─── Source data

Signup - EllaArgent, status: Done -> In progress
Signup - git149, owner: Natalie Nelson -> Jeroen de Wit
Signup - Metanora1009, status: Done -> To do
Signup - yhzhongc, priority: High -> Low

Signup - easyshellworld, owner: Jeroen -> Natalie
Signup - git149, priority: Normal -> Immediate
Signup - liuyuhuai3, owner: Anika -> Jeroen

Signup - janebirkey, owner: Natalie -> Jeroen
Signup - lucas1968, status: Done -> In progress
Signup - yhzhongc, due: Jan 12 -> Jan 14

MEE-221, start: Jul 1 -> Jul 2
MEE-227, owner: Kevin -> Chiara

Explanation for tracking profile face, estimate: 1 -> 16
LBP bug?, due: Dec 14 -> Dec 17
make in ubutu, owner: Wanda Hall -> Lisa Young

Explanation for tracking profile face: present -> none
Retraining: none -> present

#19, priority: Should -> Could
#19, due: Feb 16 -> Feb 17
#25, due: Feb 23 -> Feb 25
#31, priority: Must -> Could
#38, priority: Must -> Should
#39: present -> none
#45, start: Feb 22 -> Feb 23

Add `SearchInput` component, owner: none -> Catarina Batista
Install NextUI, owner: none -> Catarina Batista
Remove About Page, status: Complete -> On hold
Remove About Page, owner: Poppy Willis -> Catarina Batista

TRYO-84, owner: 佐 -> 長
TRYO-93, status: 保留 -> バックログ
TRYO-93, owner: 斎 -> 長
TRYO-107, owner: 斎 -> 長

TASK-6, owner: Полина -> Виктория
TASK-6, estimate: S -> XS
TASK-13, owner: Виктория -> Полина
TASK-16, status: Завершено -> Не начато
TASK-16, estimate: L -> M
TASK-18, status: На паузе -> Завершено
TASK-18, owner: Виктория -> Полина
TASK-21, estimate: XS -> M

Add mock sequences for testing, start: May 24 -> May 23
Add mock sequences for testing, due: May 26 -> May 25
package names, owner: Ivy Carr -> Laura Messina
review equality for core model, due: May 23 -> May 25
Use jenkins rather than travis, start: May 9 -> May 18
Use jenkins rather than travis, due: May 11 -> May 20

──────

Everything from the line with "LBP bug?, due: Dec 14 -> Dec 17" to the end of the listing, and only that, is to be set down exactly, line by line.

• **Answer section**
LBP bug?, due: Dec 14 -> Dec 17
make in ubutu, owner: Wanda Hall -> Lisa Young

Explanation for tracking profile face: present -> none
Retraining: none -> present

#19, priority: Should -> Could
#19, due: Feb 16 -> Feb 17
#25, due: Feb 23 -> Feb 25
#31, priority: Must -> Could
#38, priority: Must -> Should
#39: present -> none
#45, start: Feb 22 -> Feb 23

Add `SearchInput` component, owner: none -> Catarina Batista
Install NextUI, owner: none -> Catarina Batista
Remove About Page, status: Complete -> On hold
Remove About Page, owner: Poppy Willis -> Catarina Batista

TRYO-84, owner: 佐 -> 長
TRYO-93, status: 保留 -> バックログ
TRYO-93, owner: 斎 -> 長
TRYO-107, owner: 斎 -> 長

TASK-6, owner: Полина -> Виктория
TASK-6, estimate: S -> XS
TASK-13, owner: Виктория -> Полина
TASK-16, status: Завершено -> Не начато
TASK-16, estimate: L -> M
TASK-18, status: На паузе -> Завершено
TASK-18, owner: Виктория -> Полина
TASK-21, estimate: XS -> M

Add mock sequences for testing, start: May 24 -> May 23
Add mock sequences for testing, due: May 26 -> May 25
package names, owner: Ivy Carr -> Laura Messina
review equality for core model, due: May 23 -> May 25
Use jenkins rather than travis, start: May 9 -> May 18
Use jenkins rather than travis, due: May 11 -> May 20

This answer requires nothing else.